§ **Activity list**:
#1 Answer each question from the LazyDiff page below, on separate lines labeled (a), (b), and (c):
(a) Which command does the page give for installing the package?
(b) Which library does the package depend on for efficient vectorization?
(c) What output follows "fx values are:"?
#2 List every team member named on the LazyDiff page below.

In [5]:
import sys
sys.path.append("..")
import numpy as np
from lazydiff import regression
from sklearn.datasets import make_regression
from sklearn.linear_model import LinearRegression, Lasso, Ridge, ElasticNet

# LazyDiff

## Project Group 7


**Team Members**: 

Joe Davison

Raymond Lin

Zheng Yang

Matteo Zhang

# What is Automatic Differentiation (AD)?

- Automatically evaluate the gradient of a function using the chain rule


- Numerical approximation is often not accurate enough and can be computationally expensive


- Symbolic differentiation tends to lead to inefficient code and faces the difficulty of converting a computer program into a single expression

- Many uses including backpropagation in neural networks and sampling from complex distributions


- Forward and reverse modes of gradient propogation


- Uses chain rule to build up gradients

# Forward Mode
![](https://wikimedia.org/api/rest_v1/media/math/render/svg/9b5370f1b8e313d47eb2a2ebac437cf88a7a1d78)
![](https://upload.wikimedia.org/wikipedia/commons/a/a4/ForwardAccumulationAutomaticDifferentiation.png)


# Reverse Mode
![](https://wikimedia.org/api/rest_v1/media/math/render/svg/206c0444486628d70d2617e8eee8a528775e516c)
![](https://upload.wikimedia.org/wikipedia/commons/a/a0/ReverseaccumulationAD.png)

# LazyDiff

- `Var` class wrapping numpy arrays for autodiff scalars and vectors


- Custom operations (including elementary functions) through `ops` module


- Supports forward and reverse mode (extension)


- How it works
    - `Var` objects store their parents and children, and information on how object relates to its parents and children
    - Forward mode requires propogating derivatives to children in topological order
    - Reverse mode requires propogating derivaties to parents in topological order



# How to Use

#### Setup

`pip install lazydiff`

_Note: depends on numpy for efficient vectorization_

# Basic Demo

### Manipulate In Terms of Var Class

In [6]:
from lazydiff.vars import Var

# create scalar
scalar = Var(1.0)

# or vector
vector1 = Var([1.0, 1.0])
# or using numpy
vector2 = Var(np.ones(2))

print("vector1: {}".format(vector1))

vector1: Var([1.0, 1.0], seed=1.0)


### Custom Operations through ops Class

In [7]:
from lazydiff import ops

# conventional
fx = ops.exp(vector1)
print("fx values are: {}".format(fx.val))

# non-conventional
fy = ops.sum(vector1)
fz = ops.norm(vector2)

fx values are: [2.71828183 2.71828183]


### Getting the Gradient

In [8]:
# forward mode
vector1.forward()
for_grad = fx.grad(vector1)

# reverse mode
fx.backward()
back_grad = fx.grad(vector1)

print("Gradient of exp([1,1]):")
print(for_grad)

Gradient of exp([1,1]):
[2.71828183 2.71828183]


# Extension - Backprop

![](https://timvieira.github.io/blog/images/backprop-brain-meme.png)

§ **Extracted records**:

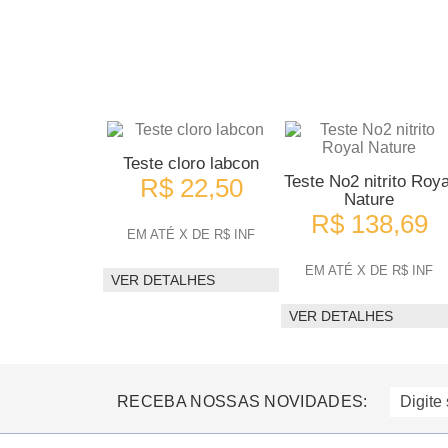
Teste cloro labcon
Teste No2 nitrito Roya
R$ 22,50
Nature
R$ 138,69
EM ATÉ X DE R$ INF
EM ATÉ X DE R$ INF
VER DETALHES
VER DETALHES
RECEBA NOSSAS NOVIDADES: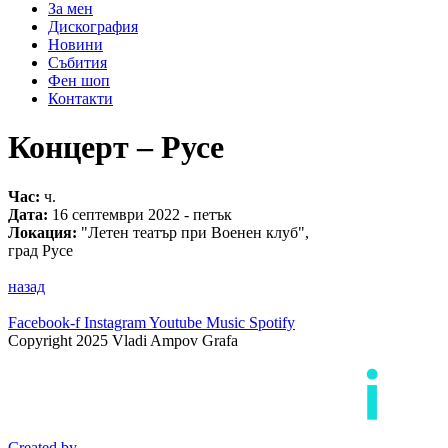
За мен
Дискография
Новини
Събития
Фен шоп
Контакти
Концерт – Русе
Час:
ч.
Дата:
16 септември 2022 - петък
Локация:
"Летен театър при Военен клуб",
град Русе
назад
Facebook-f
Instagram
Youtube
Music
Spotify
Copyright 2025 Vladi Ampov Grafa
Created by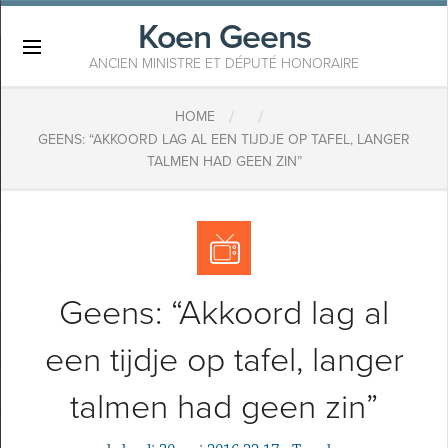
Koen Geens
×
ANCIEN MINISTRE ET DÉPUTÉ HONORAIRE
/
/
HOME
GEENS: “AKKOORD LAG AL EEN TIJDJE OP TAFEL, LANGER
TALMEN HAD GEEN ZIN”
Geens: “Akkoord lag al
een tijdje op tafel, langer
talmen had geen zin”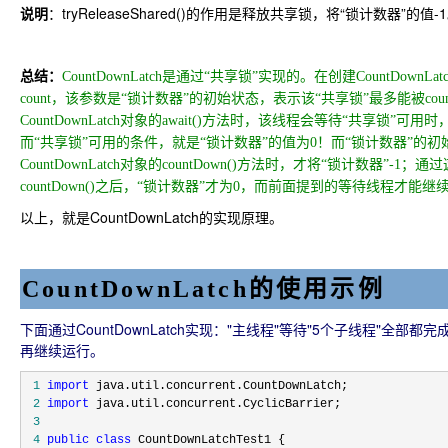
说明
：tryReleaseShared()的作用是释放共享锁，将“锁计数器”的值-
总结：
CountDownLatch是通过“共享锁”实现的。在创建CountDown
count，该参数是“锁计数器”的初始状态，表示该“共享锁”最多能被c
CountDownLatch对象的await()方法时，该线程会等待“共享锁”
而“共享锁”可用的条件，就是“锁计数器”的值为0！而“锁计数器”的初始
CountDownLatch对象的countDown()方法时，才将“锁计数器”-1
countDown()之后，“锁计数器”才为0，而前面提到的等待线程才能继
以上，就是CountDownLatch的实现原理。
CountDownLatch的使用示例
下面通过CountDownLatch实现："主线程"等待"5个子线程"全部都完成
再继续运行。
 1
import
 2
import
 3
 4
public
class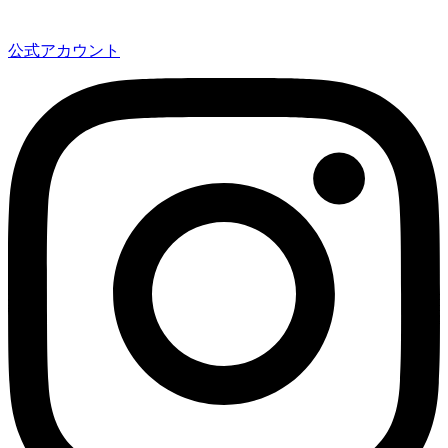
公式アカウント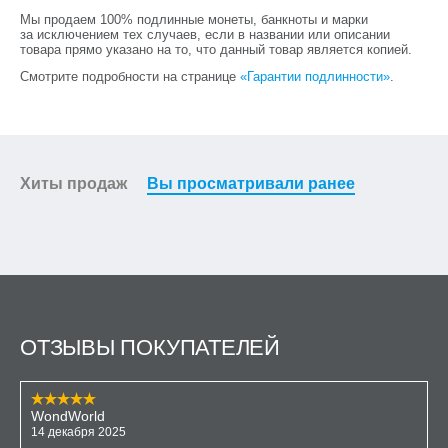
Мы продаем 100% подлинные монеты, банкноты и марки
за исключением тех случаев, если в названии или описании
товара прямо указано на то, что данный товар является копией.
Смотрите подробности на странице
«Гарантии подлинности»
.
Хиты продаж
Вы просматривали ранее
ОТЗЫВЫ ПОКУПАТЕЛЕЙ
WondWorld
14 декабря 2025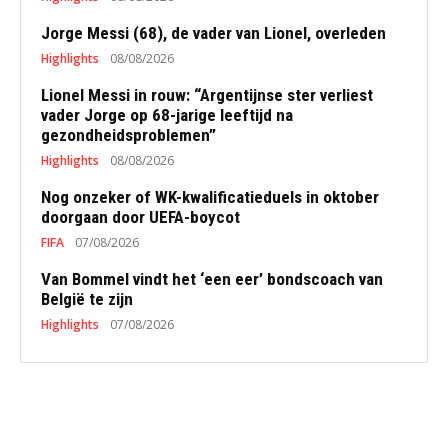
Jorge Messi (68), de vader van Lionel, overleden
Highlights
08/08/2026
Lionel Messi in rouw: “Argentijnse ster verliest
vader Jorge op 68-jarige leeftijd na
gezondheidsproblemen”
Highlights
08/08/2026
Nog onzeker of WK-kwalificatieduels in oktober
doorgaan door UEFA-boycot
FIFA
07/08/2026
Van Bommel vindt het ‘een eer’ bondscoach van
België te zijn
Highlights
07/08/2026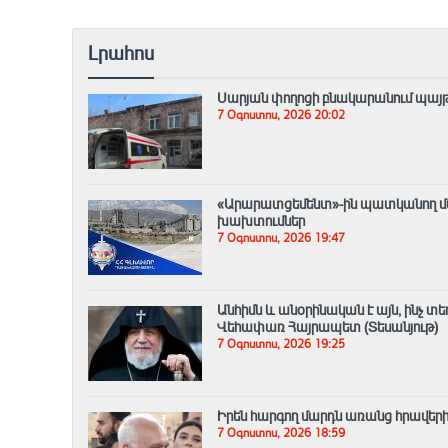
Լրահոս
Սարյան փողոցի բնակարանում պայթ
7 Օգոստոս, 2026 20:02
«Արարատցեմենտ»-ին պատկանող մար
խախտումներ
7 Օգոստոս, 2026 19:47
Անհիմն և անօրինական է այն, ինչ տ
Վեհափառ Հայրապետ (Տեսանյութ)
7 Օգոստոս, 2026 19:25
Իրեն հարգող մարդն առանց հրավերի
7 Օգոստոս, 2026 18:59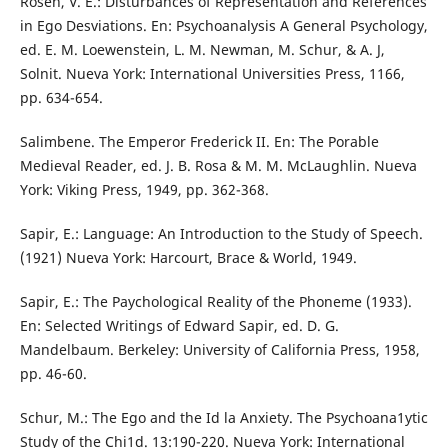
Rosen, V. E.: Disturbances of Representation and References
in Ego Desviations. En: Psychoanalysis A General Psychology,
ed. E. M. Loewenstein, L. M. Newman, M. Schur, & A. J,
Solnit. Nueva York: International Universities Press, 1166,
pp. 634-654.
Salimbene. The Emperor Frederick II. En: The Porable
Medieval Reader, ed. J. B. Rosa & M. M. McLaughlin. Nueva
York: Viking Press, 1949, pp. 362-368.
Sapir, E.: Language: An Introduction to the Study of Speech.
(1921) Nueva York: Harcourt, Brace & World, 1949.
Sapir, E.: The Paychological Reality of the Phoneme (1933).
En: Selected Writings of Edward Sapir, ed. D. G.
Mandelbaum. Berkeley: University of California Press, 1958,
pp. 46-60.
Schur, M.: The Ego and the Id la Anxiety. The Psychoana1ytic
Study of the Chi1d. 13:190-220. Nueva York: International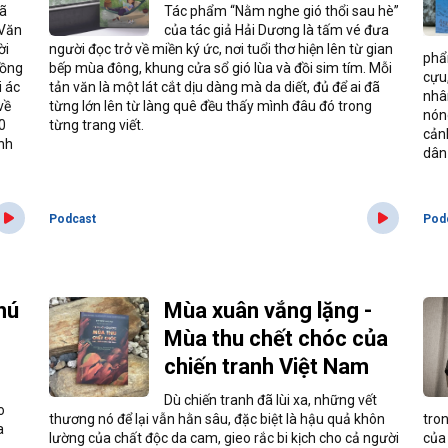
gã
Tác phẩm “Nằm nghe gió thổi sau hè”
 Văn
của tác giả Hải Dương là tấm vé đưa
ời
người đọc trở về miền ký ức, nơi tuổi thơ hiện lên từ gian
phẩ
Đồng
bếp mùa đông, khung cửa sổ gió lùa và đồi sim tím. Mỗi
cựu
i ác
tản văn là một lát cắt dịu dàng mà da diết, đủ để ai đã
nhâ
về
từng lớn lên từ làng quê đều thấy mình đâu đó trong
nón
0
từng trang viết.
cản
inh
dân 
Podcast
Pod
hú
Mùa xuân vắng lặng -
Mùa thu chết chóc của
chiến tranh Việt Nam
Dù chiến tranh đã lùi xa, những vết
o
thương nó để lại vẫn hằn sâu, đặc biệt là hậu quả khôn
tro
a
lường của chất độc da cam, gieo rắc bi kịch cho cả người
của 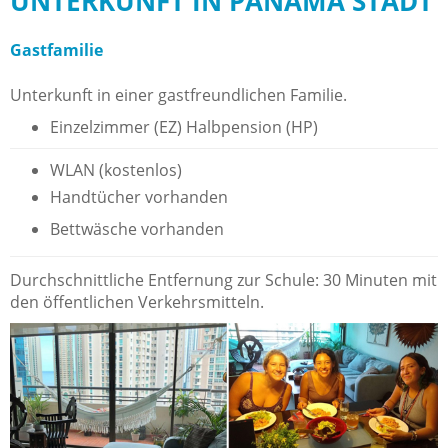
UNTERKUNFT IN PANAMA STADT
Gastfamilie
Unterkunft in einer gastfreundlichen Familie.
Einzelzimmer (EZ) Halbpension (HP)
WLAN (kostenlos)
Handtücher vorhanden
Bettwäsche vorhanden
Durchschnittliche Entfernung zur Schule: 30 Minuten mit
den öffentlichen Verkehrsmitteln.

§ **Per-task outputs**:
#1
(a) `pip install lazydiff`
(b) numpy
(c) [2.71828183 2.71828183]

#2
Joe Davison
Raymond Lin
Zheng Yang
Matteo Zhang